Recommended two trading ideas in March. We issued two On Our Radar (OR) report in March where we recommended a “Trading Buy” with a fair value of RM0.260 on a new semiconductor player - QES, which debuted on 8-March in the ACE Market. We are projecting the group to record a 2-year CNP CAGR of 15%, underpinned by: (i) strategic exposure to highgrowth segments as well as its wide customers and installed base, and (ii) incremental sales with new products from highermargin manufacturing division. Besides, we also reiterated our “Trading Buy” call on LAYHONG with a fair value of RM1.20, underpinned by the turnaround in egg prices and investment to improve capacity that are positives for the medium term. In addition, we also believe the completion of a new processing plant would boost earnings of the joint-venture with NH Foods Ltd, driving expected 85%/34% YoY core earnings growth in FY18/FY19.

A stable month in March but…March was a good month for the FBMKLCI as the index gained 0.4% MoM to close at 1,863.46 level. PBBANK (+5.91%), NESTLE (+26.54%) and TENAGA (+3.05%) continued to draw interests last month as investors looked for resilient-earnings stocks. On the other hand, our OR Tracker Portfolio posted an average monthly decline of 8.46%, which underperformed the benchmark index’s total returns of +0.39% but was aligned with the FBMSC index’s performance (- 11.1% MoM to 14,856.33). This is not a surprise given that our OR Tracker Portfolio mainly comprised mid-and-small cap companies which valuations are currently in a de-rating process. The overall tracker portfolio performance was negatively impacted by the decline in SASBADI (-34.0%), SUPERLN (-29.1%) and SALUTE (-20.7%) but partially mitigated by a better performance of SCICOM (+10.4%) MYEG (+7.8%) and ELSOFT (+1.2%).

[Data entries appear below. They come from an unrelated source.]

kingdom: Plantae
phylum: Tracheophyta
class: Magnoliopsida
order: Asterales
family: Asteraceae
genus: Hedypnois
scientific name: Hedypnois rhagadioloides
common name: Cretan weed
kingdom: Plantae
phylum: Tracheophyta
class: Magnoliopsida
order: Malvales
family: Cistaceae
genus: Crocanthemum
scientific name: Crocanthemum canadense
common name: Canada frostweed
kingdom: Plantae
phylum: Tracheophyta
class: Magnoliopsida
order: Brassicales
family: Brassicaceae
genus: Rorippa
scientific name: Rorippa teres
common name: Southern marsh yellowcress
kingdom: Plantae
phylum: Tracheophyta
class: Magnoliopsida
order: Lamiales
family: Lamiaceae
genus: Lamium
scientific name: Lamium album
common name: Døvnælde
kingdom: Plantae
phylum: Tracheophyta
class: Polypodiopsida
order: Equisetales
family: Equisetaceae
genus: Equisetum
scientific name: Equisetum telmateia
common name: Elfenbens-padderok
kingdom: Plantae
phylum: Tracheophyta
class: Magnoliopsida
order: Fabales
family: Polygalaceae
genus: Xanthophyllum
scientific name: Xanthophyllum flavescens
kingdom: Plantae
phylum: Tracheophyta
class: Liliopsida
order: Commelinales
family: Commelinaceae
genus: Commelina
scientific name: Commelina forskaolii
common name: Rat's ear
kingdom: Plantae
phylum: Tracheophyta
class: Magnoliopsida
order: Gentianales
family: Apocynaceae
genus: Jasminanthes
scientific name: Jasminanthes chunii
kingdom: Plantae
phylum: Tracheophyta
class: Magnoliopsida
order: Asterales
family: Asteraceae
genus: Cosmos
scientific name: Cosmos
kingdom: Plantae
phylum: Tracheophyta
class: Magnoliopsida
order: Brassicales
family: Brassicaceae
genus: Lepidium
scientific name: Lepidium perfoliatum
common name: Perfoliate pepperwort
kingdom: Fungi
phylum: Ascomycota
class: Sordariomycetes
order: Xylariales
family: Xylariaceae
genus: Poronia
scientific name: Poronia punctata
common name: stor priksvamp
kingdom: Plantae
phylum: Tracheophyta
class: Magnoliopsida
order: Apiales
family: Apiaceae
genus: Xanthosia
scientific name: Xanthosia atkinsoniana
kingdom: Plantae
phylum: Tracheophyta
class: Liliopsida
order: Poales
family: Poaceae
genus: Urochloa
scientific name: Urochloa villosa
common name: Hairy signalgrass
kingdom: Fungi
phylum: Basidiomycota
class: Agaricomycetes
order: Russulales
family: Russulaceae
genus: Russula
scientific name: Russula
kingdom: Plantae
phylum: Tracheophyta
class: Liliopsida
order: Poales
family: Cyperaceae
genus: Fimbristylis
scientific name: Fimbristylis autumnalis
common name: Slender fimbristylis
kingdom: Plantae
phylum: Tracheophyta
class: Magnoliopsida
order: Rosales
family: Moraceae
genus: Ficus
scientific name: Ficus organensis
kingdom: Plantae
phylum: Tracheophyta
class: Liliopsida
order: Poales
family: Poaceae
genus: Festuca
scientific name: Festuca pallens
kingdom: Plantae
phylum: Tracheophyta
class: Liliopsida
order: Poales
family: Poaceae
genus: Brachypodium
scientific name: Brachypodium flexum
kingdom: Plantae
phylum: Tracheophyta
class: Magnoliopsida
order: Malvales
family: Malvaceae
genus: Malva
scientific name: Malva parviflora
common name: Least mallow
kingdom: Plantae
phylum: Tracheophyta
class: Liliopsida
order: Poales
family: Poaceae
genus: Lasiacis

…..swung negatively in April. The relatively stable market sentiment, however, swung negatively in early April on continued fears of a full-blown trade war between the US and China. The FBMKLCI plunged as low as 51.9 point to 1,811.56 (an intra-day low) since the beginning of April before regaining some grounds as fears subsided when the US appeared willing to discuss with China and fix their trade divergences. The trading sentiment, however, turned south again last Friday when as US-China trade fears intensify coupled with the Fed reiterating its intension to hike interest rates and keep inflation under control.

Tracker underperformed the index for the 4th consecutive months. With additional one new stock into our OR tracker list, the Trading Buy list has increased to 32 stocks. Together with 104 stocks in the realised portfolio, the average total return for the tracker stocks (+16.9%) and realised portfolio (+27.8%) since inception in August 2012 is 25.33%, which underperformed the FBMKLCI’s 35.5% for the same period. VITROX (+238.4%) remains as the top performer under our OR unrealised tracker list followed by GKENT (+231.0%) and ELSOFT (+117.3%) while REACH (-58.5%), SASBADI (-55.2%), and SALUTE (-49.0%) are the top three losers. On the other hand, VS (306.02%), PESTECH (+225.92%) and CAB (+166.74%) remain as the top three realised gainers. On the flip side, EATECH (-68.29%) and K1 (-60.39%) and KNM (-45.45%) remained as the top three losers under the realised portfolio.